Published Feb 5, 2026, 1:38 PM

BTC
  • The firm added that while crypto markets have faced pressure from broader risk-asset weakness and a pullback in precious metals, the impact appears contained.
  • Deutsche Bank analysts said the broader crypto decline is largely driven by heavy withdrawals from institutional ETFs.
  • Bitcoin slumped 8% to $67,149 while spot gold fell 2.4% to $4,847.71 an ounce at the time of writing.

JPMorgan reportedly stated on Thursday that Bitcoin’s long-term appeal relative to gold has strengthened, driven by gold’s recent rally and a sharp rise in its volatility.

The firm noted that Bitcoin’s risk-adjusted profile has improved, with its volatility relative to gold falling to a record low, according to a report by Investing.com.

JP Morgan’s Nikolaos Panigirtzoglou said the widening divergence between the two assets since last October has made Bitcoin increasingly attractive for long-term investors. While crypto markets have faced pressure from broader risk-asset weakness and a pullback in precious metals, the impact appears contained, the firm said.
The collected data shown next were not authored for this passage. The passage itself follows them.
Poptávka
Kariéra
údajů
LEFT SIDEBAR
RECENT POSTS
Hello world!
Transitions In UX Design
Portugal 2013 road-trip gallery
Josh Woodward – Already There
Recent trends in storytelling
Panigirtzoglou said that on a volatility-adjusted basis, Bitcoin’s market cap would need to reach about $266,000 to match private-sector investment in gold, estimated at roughly $8 trillion excluding central banks. However, he acknowledged that it was unrealistic in the near term.

Bitcoin Sees Extended Selloff

Bitcoin fell below the $70,000 mark and was trading about 8% lower at $67,149 at the time of writing. The cryptocurrency last traded below $70,000 in November 2024.

A selloff in cryptocurrencies has deepened over the last three weeks, wiping out nearly half of Bitcoin’s value since it surged to a record above $126,000 in early October and pressuring other tokens and related exchange-traded funds (ETFs).

Deutsche Bank analysts said the broader crypto decline is largely driven by heavy withdrawals from institutional ETFs, which have recorded billions in monthly outflows since the October 2025 downturn, according to a Reuters report on Thursday.

U.S. spot Bitcoin ETFs saw more than $3 billion exit in January, following around $2 billion in December and $7 billion in November, the report added.

Meanwhile, spot gold (XAU/USD) fell 2.4% to $4,847.71 an ounce, more than 13% below its record high of $5,598 an ounce last week.